_Given records_
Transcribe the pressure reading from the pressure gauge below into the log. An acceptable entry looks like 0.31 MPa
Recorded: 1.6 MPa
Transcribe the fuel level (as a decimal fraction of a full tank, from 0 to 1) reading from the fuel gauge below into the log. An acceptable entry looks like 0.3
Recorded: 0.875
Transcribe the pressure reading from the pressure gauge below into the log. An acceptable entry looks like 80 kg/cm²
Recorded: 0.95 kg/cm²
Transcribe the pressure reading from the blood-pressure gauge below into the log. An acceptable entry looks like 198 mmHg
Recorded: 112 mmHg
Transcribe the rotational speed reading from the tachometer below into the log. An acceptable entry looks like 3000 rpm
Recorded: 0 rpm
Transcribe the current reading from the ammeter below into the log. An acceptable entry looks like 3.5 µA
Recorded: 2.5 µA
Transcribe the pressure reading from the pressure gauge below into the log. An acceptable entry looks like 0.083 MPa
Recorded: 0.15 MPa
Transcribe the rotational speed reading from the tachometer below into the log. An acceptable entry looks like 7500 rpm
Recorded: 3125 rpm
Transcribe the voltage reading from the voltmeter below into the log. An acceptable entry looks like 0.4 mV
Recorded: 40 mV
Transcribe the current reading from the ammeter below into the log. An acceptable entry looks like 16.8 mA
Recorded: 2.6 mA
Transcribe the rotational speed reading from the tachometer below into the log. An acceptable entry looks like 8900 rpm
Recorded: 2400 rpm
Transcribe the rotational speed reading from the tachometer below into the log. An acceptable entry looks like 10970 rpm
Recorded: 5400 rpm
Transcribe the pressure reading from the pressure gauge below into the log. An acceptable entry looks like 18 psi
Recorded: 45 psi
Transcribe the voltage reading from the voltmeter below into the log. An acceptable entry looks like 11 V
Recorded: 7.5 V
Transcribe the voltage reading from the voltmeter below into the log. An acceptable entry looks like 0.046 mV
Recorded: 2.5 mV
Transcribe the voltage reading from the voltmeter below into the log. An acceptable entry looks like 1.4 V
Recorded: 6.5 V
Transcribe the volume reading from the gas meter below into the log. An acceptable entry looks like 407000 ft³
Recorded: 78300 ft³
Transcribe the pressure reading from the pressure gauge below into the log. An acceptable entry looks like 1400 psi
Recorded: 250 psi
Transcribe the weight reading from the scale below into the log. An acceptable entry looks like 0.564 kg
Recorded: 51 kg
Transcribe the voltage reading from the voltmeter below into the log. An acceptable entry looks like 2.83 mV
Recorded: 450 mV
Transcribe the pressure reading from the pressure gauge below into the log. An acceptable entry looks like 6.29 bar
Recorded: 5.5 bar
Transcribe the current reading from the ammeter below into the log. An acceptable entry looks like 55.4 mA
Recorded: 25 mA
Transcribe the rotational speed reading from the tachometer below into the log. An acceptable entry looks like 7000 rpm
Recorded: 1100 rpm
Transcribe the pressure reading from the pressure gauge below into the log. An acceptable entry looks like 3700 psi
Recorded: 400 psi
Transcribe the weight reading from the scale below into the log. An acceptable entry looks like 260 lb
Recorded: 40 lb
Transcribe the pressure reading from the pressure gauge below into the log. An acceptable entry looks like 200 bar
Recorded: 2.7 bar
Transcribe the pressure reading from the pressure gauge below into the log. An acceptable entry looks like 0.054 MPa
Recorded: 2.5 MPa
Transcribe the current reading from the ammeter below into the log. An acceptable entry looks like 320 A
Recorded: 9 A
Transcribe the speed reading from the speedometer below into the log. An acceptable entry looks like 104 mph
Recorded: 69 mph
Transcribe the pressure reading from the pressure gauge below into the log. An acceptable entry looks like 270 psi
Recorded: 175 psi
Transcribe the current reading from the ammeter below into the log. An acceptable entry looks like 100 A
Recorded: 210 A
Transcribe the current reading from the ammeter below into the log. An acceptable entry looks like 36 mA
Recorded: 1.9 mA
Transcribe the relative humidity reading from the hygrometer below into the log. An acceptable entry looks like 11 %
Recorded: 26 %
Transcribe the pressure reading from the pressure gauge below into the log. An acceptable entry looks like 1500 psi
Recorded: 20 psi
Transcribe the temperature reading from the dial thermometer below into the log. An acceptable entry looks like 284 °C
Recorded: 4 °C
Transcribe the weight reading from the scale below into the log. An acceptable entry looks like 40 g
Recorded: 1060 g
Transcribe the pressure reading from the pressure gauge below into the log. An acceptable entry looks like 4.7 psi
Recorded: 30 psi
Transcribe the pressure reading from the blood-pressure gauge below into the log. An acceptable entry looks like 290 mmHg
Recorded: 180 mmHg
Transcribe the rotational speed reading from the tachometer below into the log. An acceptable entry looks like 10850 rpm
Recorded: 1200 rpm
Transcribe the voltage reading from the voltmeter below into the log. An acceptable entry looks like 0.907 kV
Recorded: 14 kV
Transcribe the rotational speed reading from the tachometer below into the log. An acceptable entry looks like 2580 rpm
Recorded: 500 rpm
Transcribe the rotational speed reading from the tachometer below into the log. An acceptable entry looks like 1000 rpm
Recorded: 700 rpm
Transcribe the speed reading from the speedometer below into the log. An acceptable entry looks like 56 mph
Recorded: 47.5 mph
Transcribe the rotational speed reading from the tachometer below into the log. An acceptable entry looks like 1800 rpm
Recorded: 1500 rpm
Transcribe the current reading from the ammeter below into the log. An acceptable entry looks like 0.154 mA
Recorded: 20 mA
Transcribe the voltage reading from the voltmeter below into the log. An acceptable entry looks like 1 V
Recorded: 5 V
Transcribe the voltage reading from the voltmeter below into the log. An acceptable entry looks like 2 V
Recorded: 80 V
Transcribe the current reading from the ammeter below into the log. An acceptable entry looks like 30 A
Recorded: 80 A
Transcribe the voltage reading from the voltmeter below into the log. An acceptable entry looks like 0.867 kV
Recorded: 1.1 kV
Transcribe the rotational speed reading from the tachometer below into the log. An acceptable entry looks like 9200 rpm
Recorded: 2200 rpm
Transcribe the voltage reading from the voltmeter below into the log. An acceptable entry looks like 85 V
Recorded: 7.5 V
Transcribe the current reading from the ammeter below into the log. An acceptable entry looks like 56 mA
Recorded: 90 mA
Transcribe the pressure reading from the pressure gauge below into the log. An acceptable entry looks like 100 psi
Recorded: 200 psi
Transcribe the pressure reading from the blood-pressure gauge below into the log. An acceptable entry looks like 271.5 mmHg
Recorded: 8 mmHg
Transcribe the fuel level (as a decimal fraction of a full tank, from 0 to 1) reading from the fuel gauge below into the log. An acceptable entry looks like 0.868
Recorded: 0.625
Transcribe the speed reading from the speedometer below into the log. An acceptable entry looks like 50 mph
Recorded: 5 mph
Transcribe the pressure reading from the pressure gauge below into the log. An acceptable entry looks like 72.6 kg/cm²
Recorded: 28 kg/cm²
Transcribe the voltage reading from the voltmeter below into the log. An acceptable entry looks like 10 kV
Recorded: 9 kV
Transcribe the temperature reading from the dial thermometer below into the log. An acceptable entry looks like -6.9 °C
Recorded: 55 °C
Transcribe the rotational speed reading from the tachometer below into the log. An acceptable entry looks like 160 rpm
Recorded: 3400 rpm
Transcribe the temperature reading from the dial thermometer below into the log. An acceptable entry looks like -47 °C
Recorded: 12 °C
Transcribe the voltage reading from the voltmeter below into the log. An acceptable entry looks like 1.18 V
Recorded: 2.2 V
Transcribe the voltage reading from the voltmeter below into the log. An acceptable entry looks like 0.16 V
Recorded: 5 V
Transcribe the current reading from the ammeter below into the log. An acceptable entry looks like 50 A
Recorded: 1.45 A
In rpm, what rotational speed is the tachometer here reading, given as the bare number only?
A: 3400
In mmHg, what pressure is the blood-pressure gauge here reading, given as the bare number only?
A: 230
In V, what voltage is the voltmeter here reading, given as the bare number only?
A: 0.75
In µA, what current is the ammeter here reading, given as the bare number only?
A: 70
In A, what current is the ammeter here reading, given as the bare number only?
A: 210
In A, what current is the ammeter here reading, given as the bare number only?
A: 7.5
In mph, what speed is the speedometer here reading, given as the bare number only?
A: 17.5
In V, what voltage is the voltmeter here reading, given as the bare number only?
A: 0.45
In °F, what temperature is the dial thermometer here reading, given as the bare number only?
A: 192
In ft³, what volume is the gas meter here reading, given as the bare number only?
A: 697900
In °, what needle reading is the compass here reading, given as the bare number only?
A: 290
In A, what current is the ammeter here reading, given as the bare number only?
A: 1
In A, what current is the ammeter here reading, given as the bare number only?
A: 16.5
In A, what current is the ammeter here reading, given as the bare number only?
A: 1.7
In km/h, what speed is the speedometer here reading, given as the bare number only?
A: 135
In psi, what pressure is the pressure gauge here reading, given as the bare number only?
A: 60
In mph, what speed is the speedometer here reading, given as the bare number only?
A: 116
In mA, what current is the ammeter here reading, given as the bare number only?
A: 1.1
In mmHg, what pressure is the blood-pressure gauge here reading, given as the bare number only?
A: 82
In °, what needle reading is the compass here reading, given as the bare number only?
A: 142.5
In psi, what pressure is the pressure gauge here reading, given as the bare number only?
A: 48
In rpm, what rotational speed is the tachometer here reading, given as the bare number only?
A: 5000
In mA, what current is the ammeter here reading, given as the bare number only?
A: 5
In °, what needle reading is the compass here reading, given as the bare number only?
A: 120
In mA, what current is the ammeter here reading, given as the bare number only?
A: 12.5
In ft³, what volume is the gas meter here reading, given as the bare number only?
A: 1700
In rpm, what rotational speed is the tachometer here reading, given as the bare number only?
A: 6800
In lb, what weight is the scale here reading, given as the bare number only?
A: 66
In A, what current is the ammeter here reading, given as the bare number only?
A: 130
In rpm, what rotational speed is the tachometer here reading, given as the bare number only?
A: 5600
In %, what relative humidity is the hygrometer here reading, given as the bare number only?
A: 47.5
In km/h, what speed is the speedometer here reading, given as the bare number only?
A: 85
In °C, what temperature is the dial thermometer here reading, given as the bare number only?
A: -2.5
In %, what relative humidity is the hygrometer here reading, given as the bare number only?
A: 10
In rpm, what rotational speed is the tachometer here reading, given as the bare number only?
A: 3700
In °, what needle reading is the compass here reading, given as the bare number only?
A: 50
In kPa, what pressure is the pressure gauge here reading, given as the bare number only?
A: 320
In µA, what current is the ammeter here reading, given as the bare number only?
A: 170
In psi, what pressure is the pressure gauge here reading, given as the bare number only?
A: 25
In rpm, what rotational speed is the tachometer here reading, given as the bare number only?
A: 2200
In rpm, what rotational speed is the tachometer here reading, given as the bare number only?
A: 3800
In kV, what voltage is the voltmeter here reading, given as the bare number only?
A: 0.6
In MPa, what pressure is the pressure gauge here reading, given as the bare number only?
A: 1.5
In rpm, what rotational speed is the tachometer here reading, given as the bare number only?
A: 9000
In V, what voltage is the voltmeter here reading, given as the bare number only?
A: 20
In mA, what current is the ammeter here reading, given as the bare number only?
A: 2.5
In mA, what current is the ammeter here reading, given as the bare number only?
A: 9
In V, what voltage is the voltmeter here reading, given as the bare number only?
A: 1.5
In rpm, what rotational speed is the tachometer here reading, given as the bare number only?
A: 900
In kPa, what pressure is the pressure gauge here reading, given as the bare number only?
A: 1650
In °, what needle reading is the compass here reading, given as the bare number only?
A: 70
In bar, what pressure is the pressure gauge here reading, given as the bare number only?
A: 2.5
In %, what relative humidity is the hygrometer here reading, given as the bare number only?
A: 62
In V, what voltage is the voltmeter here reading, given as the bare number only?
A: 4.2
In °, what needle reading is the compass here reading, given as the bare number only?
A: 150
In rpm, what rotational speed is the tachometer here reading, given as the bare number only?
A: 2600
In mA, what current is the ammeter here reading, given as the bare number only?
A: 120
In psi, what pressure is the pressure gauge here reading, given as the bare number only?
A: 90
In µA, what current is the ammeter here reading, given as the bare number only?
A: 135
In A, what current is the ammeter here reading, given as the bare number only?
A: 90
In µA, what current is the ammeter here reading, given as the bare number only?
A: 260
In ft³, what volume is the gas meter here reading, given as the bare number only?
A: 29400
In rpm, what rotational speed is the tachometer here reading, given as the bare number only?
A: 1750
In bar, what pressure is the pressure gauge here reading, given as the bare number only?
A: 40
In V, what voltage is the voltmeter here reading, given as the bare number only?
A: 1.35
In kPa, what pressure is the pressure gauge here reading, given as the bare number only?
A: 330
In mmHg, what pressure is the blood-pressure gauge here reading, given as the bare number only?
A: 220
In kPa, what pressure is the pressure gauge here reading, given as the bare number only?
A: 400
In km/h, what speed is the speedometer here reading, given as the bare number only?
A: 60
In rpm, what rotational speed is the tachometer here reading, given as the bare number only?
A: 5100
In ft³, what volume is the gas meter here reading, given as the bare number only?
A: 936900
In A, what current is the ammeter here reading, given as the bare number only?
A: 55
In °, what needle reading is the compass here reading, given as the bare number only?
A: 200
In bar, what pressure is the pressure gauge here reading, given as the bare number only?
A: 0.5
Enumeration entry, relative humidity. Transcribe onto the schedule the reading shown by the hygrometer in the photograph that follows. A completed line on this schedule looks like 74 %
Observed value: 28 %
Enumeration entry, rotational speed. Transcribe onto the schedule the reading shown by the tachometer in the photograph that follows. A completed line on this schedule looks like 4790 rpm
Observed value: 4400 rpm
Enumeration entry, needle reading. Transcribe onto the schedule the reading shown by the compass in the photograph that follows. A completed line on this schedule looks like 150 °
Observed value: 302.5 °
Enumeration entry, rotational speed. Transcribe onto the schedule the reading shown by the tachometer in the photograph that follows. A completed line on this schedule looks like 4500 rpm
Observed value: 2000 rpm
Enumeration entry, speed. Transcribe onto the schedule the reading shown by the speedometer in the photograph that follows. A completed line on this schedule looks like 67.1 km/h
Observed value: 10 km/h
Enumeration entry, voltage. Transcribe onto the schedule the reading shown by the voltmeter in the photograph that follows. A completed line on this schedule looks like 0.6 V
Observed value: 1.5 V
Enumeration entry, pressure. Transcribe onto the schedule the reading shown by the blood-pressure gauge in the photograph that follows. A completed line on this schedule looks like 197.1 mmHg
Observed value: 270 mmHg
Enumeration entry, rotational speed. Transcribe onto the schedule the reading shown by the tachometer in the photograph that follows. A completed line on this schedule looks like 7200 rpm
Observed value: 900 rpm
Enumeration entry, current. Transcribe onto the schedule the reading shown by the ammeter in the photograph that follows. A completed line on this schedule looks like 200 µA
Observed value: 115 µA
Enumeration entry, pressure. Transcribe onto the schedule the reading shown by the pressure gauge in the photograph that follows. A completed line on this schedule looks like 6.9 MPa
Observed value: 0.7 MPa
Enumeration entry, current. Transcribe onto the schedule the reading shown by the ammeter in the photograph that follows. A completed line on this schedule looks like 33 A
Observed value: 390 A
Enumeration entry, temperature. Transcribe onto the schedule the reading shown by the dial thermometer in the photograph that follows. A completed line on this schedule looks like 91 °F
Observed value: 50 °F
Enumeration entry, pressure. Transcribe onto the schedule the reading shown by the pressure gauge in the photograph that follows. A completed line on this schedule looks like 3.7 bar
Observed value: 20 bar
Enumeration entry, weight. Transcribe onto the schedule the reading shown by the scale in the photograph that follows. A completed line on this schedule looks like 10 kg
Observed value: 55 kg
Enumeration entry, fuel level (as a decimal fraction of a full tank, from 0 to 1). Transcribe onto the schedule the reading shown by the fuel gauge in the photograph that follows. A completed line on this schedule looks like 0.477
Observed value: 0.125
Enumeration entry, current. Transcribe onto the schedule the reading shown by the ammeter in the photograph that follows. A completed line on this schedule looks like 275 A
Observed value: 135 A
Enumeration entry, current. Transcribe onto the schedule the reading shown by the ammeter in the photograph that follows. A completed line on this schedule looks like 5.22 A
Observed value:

_Work required_
Return each line of the entries above that contains the string "fuel", treating uppercase and lowercase as different.

_Response for this exercise_
Transcribe the fuel level (as a decimal fraction of a full tank, from 0 to 1) reading from the fuel gauge below into the log. An acceptable entry looks like 0.3
Transcribe the fuel level (as a decimal fraction of a full tank, from 0 to 1) reading from the fuel gauge below into the log. An acceptable entry looks like 0.868
Enumeration entry, fuel level (as a decimal fraction of a full tank, from 0 to 1). Transcribe onto the schedule the reading shown by the fuel gauge in the photograph that follows. A completed line on this schedule looks like 0.477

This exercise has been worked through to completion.